## Work order
All of the data below is to be returned unaltered.

## Records for the task
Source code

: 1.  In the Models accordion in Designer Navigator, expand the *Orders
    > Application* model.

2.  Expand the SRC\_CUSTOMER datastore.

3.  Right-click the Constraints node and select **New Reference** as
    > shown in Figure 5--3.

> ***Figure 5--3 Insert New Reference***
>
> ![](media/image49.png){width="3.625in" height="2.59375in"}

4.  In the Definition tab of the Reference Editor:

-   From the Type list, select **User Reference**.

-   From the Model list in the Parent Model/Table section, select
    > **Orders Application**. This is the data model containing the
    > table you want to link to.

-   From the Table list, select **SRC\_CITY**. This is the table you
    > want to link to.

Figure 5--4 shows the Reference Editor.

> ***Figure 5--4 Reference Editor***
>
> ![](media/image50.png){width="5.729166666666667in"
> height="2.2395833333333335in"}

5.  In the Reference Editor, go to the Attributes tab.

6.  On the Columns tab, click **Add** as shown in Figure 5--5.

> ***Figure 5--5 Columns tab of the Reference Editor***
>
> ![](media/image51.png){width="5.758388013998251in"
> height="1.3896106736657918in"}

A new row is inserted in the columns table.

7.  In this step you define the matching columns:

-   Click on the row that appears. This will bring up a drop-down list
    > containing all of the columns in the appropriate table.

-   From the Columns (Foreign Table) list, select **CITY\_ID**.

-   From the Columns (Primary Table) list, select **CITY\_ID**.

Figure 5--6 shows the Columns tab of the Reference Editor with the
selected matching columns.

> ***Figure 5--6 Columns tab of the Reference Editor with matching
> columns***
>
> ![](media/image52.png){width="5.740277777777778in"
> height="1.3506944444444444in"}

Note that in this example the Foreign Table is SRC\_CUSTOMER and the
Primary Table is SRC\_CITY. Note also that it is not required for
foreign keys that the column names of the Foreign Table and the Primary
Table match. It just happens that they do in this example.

## Written answer
Source code

: 1.  In the Models accordion in Designer Navigator, expand the *Orders
    > Application* model.

2.  Expand the SRC\_CUSTOMER datastore.

3.  Right-click the Constraints node and select **New Reference** as
    > shown in Figure 5--3.

> ***Figure 5--3 Insert New Reference***
>
> ![](media/image49.png){width="3.625in" height="2.59375in"}

4.  In the Definition tab of the Reference Editor:

-   From the Type list, select **User Reference**.

-   From the Model list in the Parent Model/Table section, select
    > **Orders Application**. This is the data model containing the
    > table you want to link to.

-   From the Table list, select **SRC\_CITY**. This is the table you
    > want to link to.

Figure 5--4 shows the Reference Editor.

> ***Figure 5--4 Reference Editor***
>
> ![](media/image50.png){width="5.729166666666667in"
> height="2.2395833333333335in"}

5.  In the Reference Editor, go to the Attributes tab.

6.  On the Columns tab, click **Add** as shown in Figure 5--5.

> ***Figure 5--5 Columns tab of the Reference Editor***
>
> ![](media/image51.png){width="5.758388013998251in"
> height="1.3896106736657918in"}

A new row is inserted in the columns table.

7.  In this step you define the matching columns:

-   Click on the row that appears. This will bring up a drop-down list
    > containing all of the columns in the appropriate table.

-   From the Columns (Foreign Table) list, select **CITY\_ID**.

-   From the Columns (Primary Table) list, select **CITY\_ID**.

Figure 5--6 shows the Columns tab of the Reference Editor with the
selected matching columns.

> ***Figure 5--6 Columns tab of the Reference Editor with matching
> columns***
>
> ![](media/image52.png){width="5.740277777777778in"
> height="1.3506944444444444in"}

Note that in this example the Foreign Table is SRC\_CUSTOMER and the
Primary Table is SRC\_CITY. Note also that it is not required for
foreign keys that the column names of the Foreign Table and the Primary
Table match. It just happens that they do in this example.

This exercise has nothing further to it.